A nine-year-old India-born chess prodigy whose fight to stay in Britain drew international attention can remain in the country, the UK government said yesterday.
Shreyas Royal, who came to Britain with his family when he was three years old, has competed internationally and came fourth in the World Cadets competition in Brazil last year. But his family faced having to leave the UK when his father's work visa expires next month.
The English Chess Federation and two lawmakers had appealed to Home Secretary Sajid Javid to let the family stay, saying Shreyas was the UK's greatest chess talent in a generation and had lived in the country most of his life.
Javid said Friday (local time) that, "after carefully reviewing the evidence, I have taken the personal decision to allow Shreyas and his family to stay in the UK."

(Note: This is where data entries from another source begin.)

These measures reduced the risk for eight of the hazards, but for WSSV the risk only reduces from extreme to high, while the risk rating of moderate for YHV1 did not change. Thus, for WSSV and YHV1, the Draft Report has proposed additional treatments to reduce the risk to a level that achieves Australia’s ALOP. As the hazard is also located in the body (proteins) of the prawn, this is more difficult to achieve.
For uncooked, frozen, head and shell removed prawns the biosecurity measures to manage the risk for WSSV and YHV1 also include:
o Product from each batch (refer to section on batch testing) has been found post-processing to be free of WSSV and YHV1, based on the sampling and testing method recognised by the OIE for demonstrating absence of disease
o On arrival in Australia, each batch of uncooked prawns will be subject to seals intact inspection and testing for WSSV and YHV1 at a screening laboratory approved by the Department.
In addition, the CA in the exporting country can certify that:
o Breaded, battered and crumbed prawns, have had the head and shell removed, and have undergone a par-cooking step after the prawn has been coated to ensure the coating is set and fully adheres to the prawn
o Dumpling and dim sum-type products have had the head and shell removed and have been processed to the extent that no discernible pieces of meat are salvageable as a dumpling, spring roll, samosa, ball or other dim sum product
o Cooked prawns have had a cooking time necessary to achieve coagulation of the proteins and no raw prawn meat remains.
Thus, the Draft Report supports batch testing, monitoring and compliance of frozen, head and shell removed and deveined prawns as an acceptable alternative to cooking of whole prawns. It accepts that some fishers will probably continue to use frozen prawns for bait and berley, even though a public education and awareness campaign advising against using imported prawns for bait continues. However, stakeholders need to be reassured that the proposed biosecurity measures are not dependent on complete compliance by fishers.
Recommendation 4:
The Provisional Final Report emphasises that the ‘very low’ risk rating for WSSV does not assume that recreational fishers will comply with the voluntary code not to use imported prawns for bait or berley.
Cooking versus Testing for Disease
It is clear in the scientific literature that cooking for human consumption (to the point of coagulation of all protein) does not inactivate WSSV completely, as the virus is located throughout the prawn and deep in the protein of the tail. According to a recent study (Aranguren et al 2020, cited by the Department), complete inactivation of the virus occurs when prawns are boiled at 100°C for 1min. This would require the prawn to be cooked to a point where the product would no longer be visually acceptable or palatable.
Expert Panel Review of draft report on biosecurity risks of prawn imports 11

"We have always been clear we want a world-class immigration system that welcomes highly talented individuals from across the globe," he said.
The boy's father, Jitendra Singh, said Shreyas "jumped on the sofa and started dancing" when he heard the news.
He said the decision was "such a relief for us."
"Yesterday we were packing to leave, we thought we had to go," said Mr Singh, an IT project manager.
London's Battersea Chess Club, where Shreyas plays, thanked supporters and said the young chess player had "a big future ahead of him on the world stage, hopefully representing England."
Immigration is a divisive issue in Britain, and reducing the number of newcomers was a major factor for many voters who in 2016 backed leaving the European Union. The Conservative government says it wants Britain to remain open to global talent, but has tightened policies in recent years in a bid to create a "hostile environment" for illegal immigration.
Critics say many legal immigrants to Britain have suffered as a result of excessive bureaucracy and harsh decisions. Earlier this year it was revealed that hundreds of legal long-term residents from the Caribbean had been refused medical care or threatened with deportation because they could not produce paperwork to prove their right to remain in the UK.
Javid, who was appointed in April after the migration scandal felled his predecessor, has said the term "hostile environment" ''does not represent our values as a country."